Filardi inició su viaje en enero del 2006; empezó
por Ciudad del Cabo, alumbrada de sombras del apartheid, y todavía no se
detiene: yo, periódicamente, recibo sus noticias. Él, a cambio, recibe unas
líneas y mi más rendida admiración, aquella que solo tributo a quienes, sin
doblez ni usura, tienen el valor de actuar en consecuencia con los diáfanos
principios que constituyen sus razones para vivir.
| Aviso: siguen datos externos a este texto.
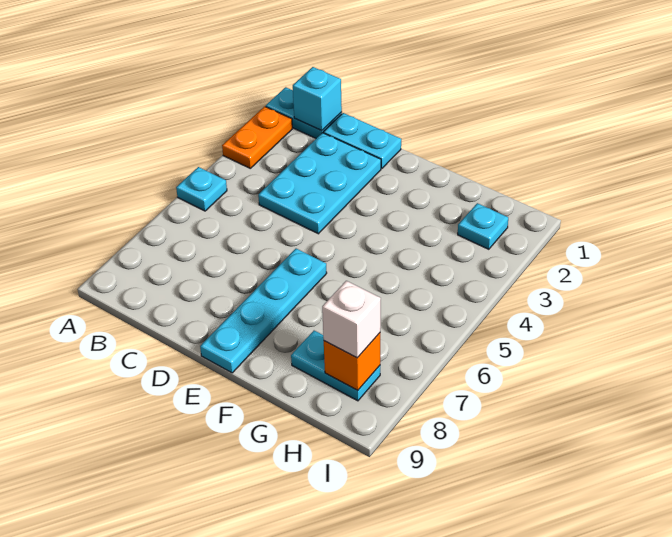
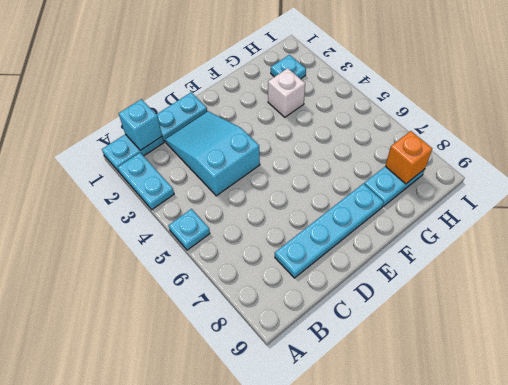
orange plate A2:A3 level 1 -> cyan plate A2:A3 level 1
cyan plate C2:D4 level 1 -> cyan slope C2:D4 level 1 top 4
cyan plate E6:E9 level 1 -> cyan plate C8:F8 level 1
white brick H8 level 3 -> white brick G3 level 1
Breve paréntesis: África es un continente que en la
Conferencia de Berlín de 1884 los europeos despedazaron: se repartieron su
territorio con única sujeción a sus coloniales intereses y crearon sistemas de
terror sin experimentar siquiera el mínimo asco por sus consecuencias. Cuando
en la década del sesenta, los países africanos obtuvieron su independencia,
recuerda Kapuscinski, “no se modificó la estructura del poder blanco: aquí están
las raíces del naufragio de África”. De hecho, África solo interesó a los
europeos como territorio para el expolio y, luego, a europeos y norteamericanos
como escenario para sus juegos de poder. Hoy, es un continente olvidado; para
ilustrarlo, valga referir que casi el 80% de la población infectada con el
virus del sida en el mundo vive en África, pero representa solo el 1% del
mercado mundial de medicamentos: el interés para desarrollar una vacuna es
simplemente nulo y poco o nada importa la muerte de 20’000.000 de personas.
(Esa es la mano invisible del mercado: no pocas veces empuña un puñal). Y los
europeos (y norteamericanos también), bien gracias: nunca desarrollan mala
conciencia. Demasiado blancos y demasiado limpios como para esas nimiedades. La
historia, claro está, no la escriben los perdedores.
Vuelve entonces mi amigo Filardi a escena, para
rescatar las imágenes de otra África mediante su nómada biografía. En sus
crónicas, no escatima detalles para describir las lacerantes condiciones de pobreza,
violencia y exclusión; tampoco las escatima para destacar aquella belleza que,
a pesar de Occidente, los africanos mantienen: su sonrisa, su ritmo, su
espiritualidad, su incesante alegría. Una clave para entender esta compleja
realidad la ofrece Filardi en el cierre de una de sus cartas: “¡Si tan solo
aprendiésemos a abrazar el espíritu del ubuntu!”. El ubuntu, ancestral
filosofía africana, puede resumirse en la siguiente frase de lengua xhosa, umntu
ngumntu ngabantu, cuya traducción más simple y preciosa es “uno es uno a
través de los otros”.
A pesar de todo, la alegría; a pesar de todo, la
búsqueda de sentido en el otro: actos que son todavía más valiosos hoy, en este
mundo de miedos y pobres corazones, de consumismo despiadado y egos poco
ilustrados y nada altruistas. Que sirvan, entonces, como fuente de inspiración
personas como Filardi, de lúcida coherencia, y una filosofía como el ubuntu,
que nos abre la posibilidad de desaprender los vicios de Occidente y de reinventarnos,
pese a todo y cobijados en lo humano, sonrisa en labios.